Manners were spread by the King, but they are definitely not just for royalty!

When, how, and by whom were manners invented?

Manners as we know them today came from a very, very long time ago when battles and wars were commonplace. A form of manners developed from the necessity of showing others that we do not want to fight.  We used certain peaceful gestures and signs such as salutations, doing homage, etc., to show other tribes or factions that we wish to live peaceably with them. In old English, however, the definition of manners was basically the same thing as our modern definition of morals.  Either way, the meaning of manners seems to come back to mean “decent behavior” in one form or the other.

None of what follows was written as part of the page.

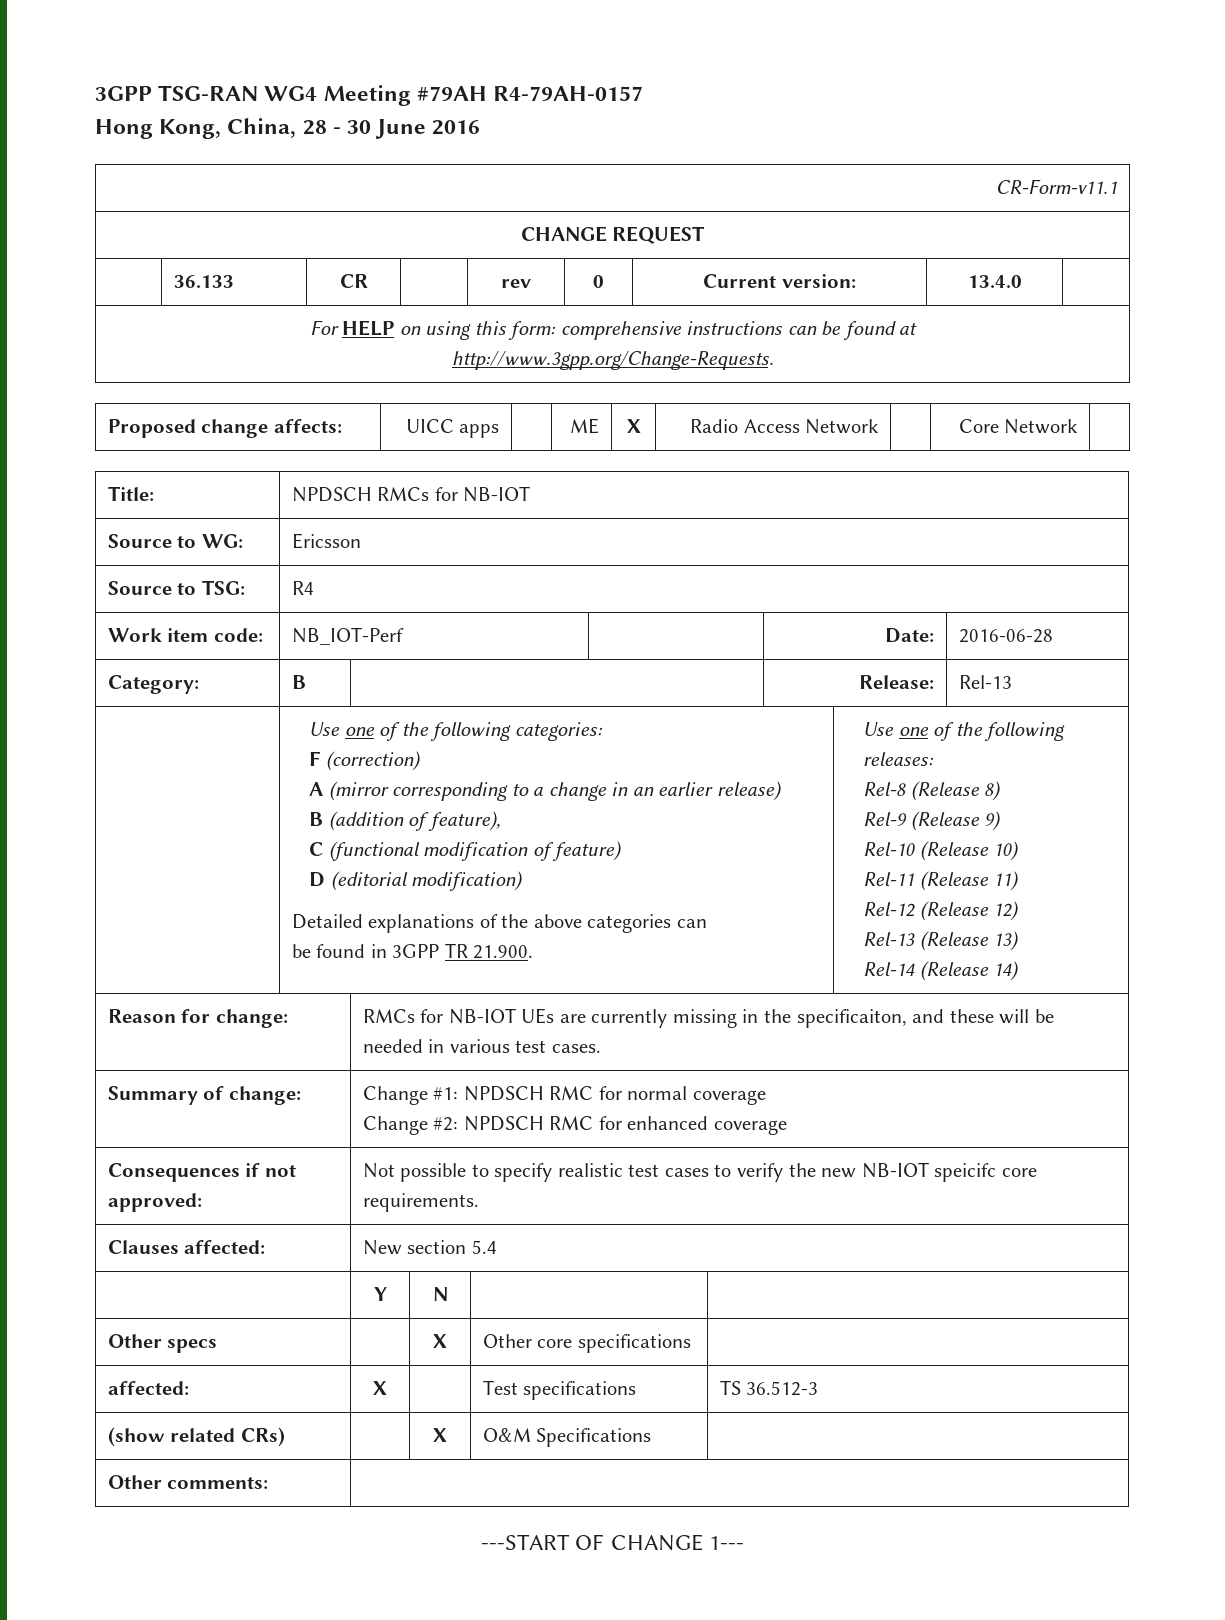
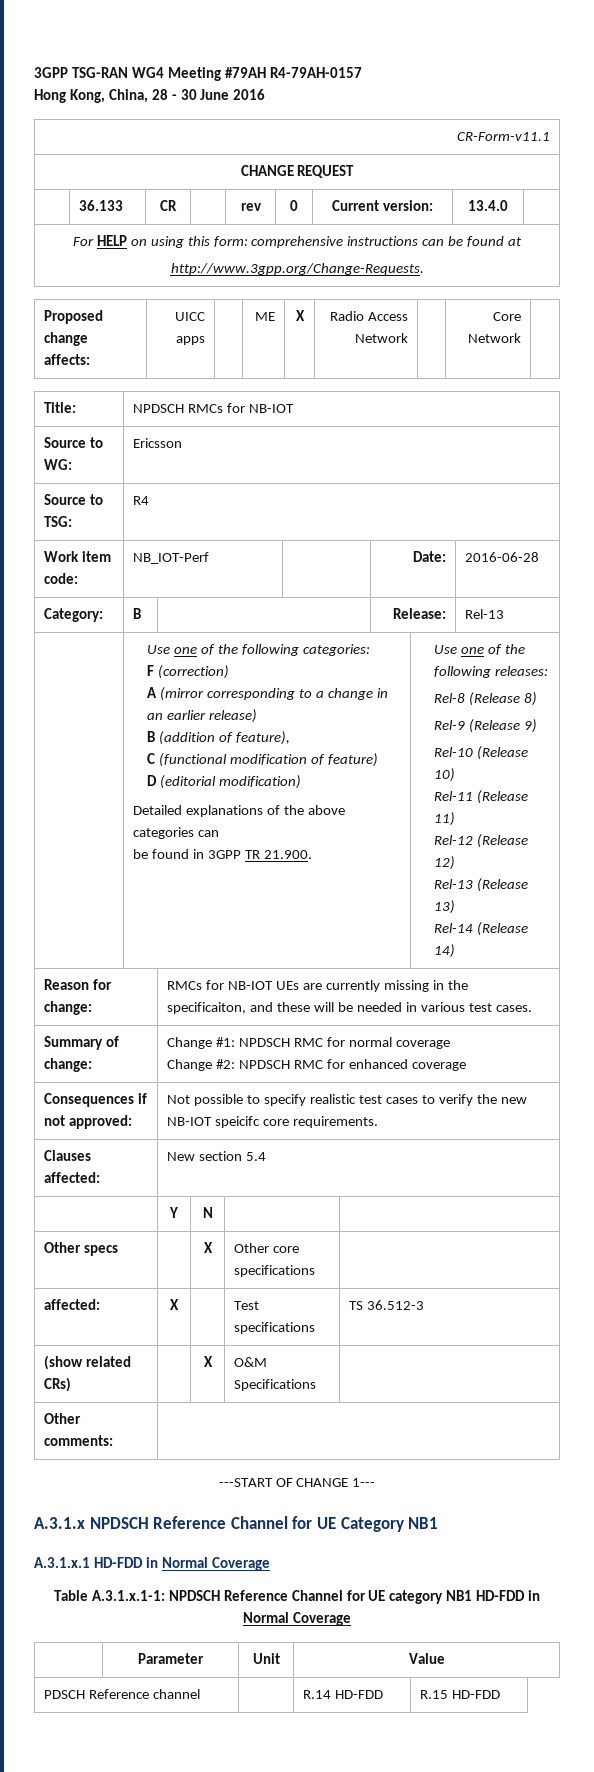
(744, 1543) none -> [34,1516,439,1532] [34,1557,270,1571] [53,1590,541,1604] [243,1612,351,1626] [138,1653,204,1664] [252,1653,280,1664] [408,1653,445,1664] [44,1689,201,1699] [303,1690,384,1699] [420,1690,501,1699] // A.3.1.x NPDSCH Reference Channel for UE Category NB1 // A.3.1.x.1 HD-FDD in Normal Coverage // Table A.3.1.x.1-1: NPDSCH Reference Channel for UE category NB1 HD-FDD in Normal Coverage // | Parameter | Unit | Value // PDSCH Reference channel | | R.14 HD-FDD | R.15 HD-FDD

Much later in western civilization, the word manners began to be used interchangeably with the word etiquette; and though they are basically the same, the slight difference is that etiquette refers to a ‘set’ of manners.  It is a French word that means “ticket” and it is pronounced etta-kut.  Back during Louis XIV’s reign (1661-1715), French lords and nobles were given “etiquettes” (tickets) to tell them where to stand, where not to go (onto the grass!), and what to do, etc. when they came to Versailles Palace representing their states.

Our idea of modern etiquette can seem like a bunch of rules of dos and don’ts, but really, it can be as simple as saying please and thank you, showing respect for our country, and not using hurtful words.  It can be as easy as knowing that you should show good sportsmanship and honor your father and mother.  It is as basic as thinking before you act and speak.  Manners are the outward expression of what is on the inside of you- what is in your heart and mind.  You manners show others what kind of character you have.

Manners are actually very useful and if you study the origins (the beginnings) of most of them, you will find that they actually make a lot of sense!  That’s right: they are based on intelligent and sensible reasonings.  One thing is certain, however: manners should never be used to exclude others.  “If you ever find yourself in a situation in which following a formal [etiquette] rule would be manifestly unkind, forget it, and be kind instead.” said Eleanor Roosevelt, in her book “Eleanor Roosevelt’s Book of Common Sense Etiquette”.

Fundamentally, etiquette is and always has been about respect for others, whether it is for our parents, friends, teachers, or even strangers; it is a way of looking at the world. Using manners is at the most basic level a reflection of the way we feel about ourselves.  Manners start in your head, but if you keep them in your heart, as well, you will never embarrass yourself nor will you ever hurt or embarrass someone else. Ralph Waldo Emerson said, “Manners are the happy way of doing things…” I think that says why manners are important best.